■ **Excerpt to read**
--
Simone Pavan

Personal information
- Date of birth: 29 April 1974 (age 52)
- Place of birth: Latisana, Italy
- Height: 1.85 m (6 ft 1 in)
- Position: Central defender

Youth career
- 1991–93: Atalanta

Senior career*
- Years: Team / Apps / (Gls)
- 1993–1995: Atalanta / 46 / (0)
- 1995–2002: Venezia / 175 / (3)
- 2002–2004: Modena / 36 / (0)
- 2004–2006: Sampdoria / 46 / (0)
- 2006–2008: Livorno / 29 / (1)
- 2008–2009: Portogruaro / 8 / (0)
- 2009–2010: Sandonà / 24 / (2)

International career
- 1993–1995: Italy U-21 / 3 / (0)

Managerial career
- 2012–2013: Portogruaro (youth)
- 2013–2015: Modena (youth)
- 2015: Modena
- 2016: Modena
- 2017–2019: Sampdoria (youth)
- 2019–2020: Vis Pesaro

= Simone Pavan =

Italian football coach and former player (born 1974)

Simone Pavan (born 29 April 1974) is an Italian football coach and former player.

==Playing career==
He spent most of his career with S.S.C. Venezia in both Serie A and Serie B, and has also represented Atalanta B.C., Modena F.C., U.C. Sampdoria, and A.S. Livorno Calcio in the top-flight Serie A championship. He also played three games for the Italy national under-21 football team.
--
■ **What the task requires**
Carry on the article on Simone Pavan from the point where it ends. The lines that come next are separate material and are not part of the article on Simone Pavan.
--
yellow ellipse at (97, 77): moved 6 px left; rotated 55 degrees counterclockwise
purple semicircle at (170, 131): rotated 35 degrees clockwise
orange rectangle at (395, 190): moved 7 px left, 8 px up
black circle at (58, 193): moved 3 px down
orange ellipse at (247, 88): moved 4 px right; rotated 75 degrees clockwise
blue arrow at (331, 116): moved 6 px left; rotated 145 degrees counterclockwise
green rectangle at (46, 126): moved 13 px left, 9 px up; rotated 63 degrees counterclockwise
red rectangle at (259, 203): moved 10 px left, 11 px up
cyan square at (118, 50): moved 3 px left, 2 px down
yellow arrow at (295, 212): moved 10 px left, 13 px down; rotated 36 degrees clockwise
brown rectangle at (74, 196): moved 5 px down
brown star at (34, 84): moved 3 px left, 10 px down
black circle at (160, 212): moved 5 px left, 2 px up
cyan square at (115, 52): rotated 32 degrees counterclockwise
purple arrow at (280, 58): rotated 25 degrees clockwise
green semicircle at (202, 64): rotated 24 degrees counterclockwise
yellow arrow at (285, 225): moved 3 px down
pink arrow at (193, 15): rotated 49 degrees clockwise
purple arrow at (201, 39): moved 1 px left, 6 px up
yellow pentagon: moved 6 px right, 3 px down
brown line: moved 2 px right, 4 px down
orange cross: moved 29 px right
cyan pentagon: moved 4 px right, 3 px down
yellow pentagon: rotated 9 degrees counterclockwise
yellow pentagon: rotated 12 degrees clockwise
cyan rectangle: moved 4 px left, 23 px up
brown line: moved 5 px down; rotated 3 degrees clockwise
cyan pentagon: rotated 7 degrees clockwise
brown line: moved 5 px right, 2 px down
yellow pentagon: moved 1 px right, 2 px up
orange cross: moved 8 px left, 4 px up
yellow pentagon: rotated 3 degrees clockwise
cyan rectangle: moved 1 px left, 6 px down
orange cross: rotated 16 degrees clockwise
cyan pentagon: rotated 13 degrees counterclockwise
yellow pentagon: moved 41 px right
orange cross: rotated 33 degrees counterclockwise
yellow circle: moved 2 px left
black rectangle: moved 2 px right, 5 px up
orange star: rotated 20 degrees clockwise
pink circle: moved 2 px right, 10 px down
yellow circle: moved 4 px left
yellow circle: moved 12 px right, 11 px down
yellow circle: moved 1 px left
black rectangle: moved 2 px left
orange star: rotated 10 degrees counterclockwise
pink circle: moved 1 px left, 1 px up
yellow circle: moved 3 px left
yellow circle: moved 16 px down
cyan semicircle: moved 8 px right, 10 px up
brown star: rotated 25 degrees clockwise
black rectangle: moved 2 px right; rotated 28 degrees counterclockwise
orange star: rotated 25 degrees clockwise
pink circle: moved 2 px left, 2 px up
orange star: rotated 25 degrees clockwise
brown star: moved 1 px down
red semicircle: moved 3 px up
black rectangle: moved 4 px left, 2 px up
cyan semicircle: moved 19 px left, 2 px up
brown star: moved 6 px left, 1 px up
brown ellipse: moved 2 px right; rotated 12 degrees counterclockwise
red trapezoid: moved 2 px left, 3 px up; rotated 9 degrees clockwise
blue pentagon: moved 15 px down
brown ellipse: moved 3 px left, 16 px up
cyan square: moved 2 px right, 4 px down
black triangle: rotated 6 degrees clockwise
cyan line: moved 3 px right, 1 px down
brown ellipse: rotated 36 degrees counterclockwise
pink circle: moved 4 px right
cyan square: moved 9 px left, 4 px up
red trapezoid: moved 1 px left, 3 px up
--
■ **Answer**
==Coaching career==
He took over his first head coaching role at Modena, first serving as a caretaker after Walter Novellino's dismissal in March 2015. He then returned to his previous role as youth coach, only to be reappointed in charge of the first team for the 2016–17 season after the club's relegation to Lega Pro.

However, his first full-time stint as a head coach turned out to be unsuccessful. He was removed from managerial duties on 26 November 2016, with Modena deep into the relegation zone.

On 3 July 2019, he was appointed head coach of Serie C club Vis Pesaro. On 18 February 2020, he was dismissed by Vis Pesaro after the club only gained 2 points in the previous 5 games, including two 0–4 losses.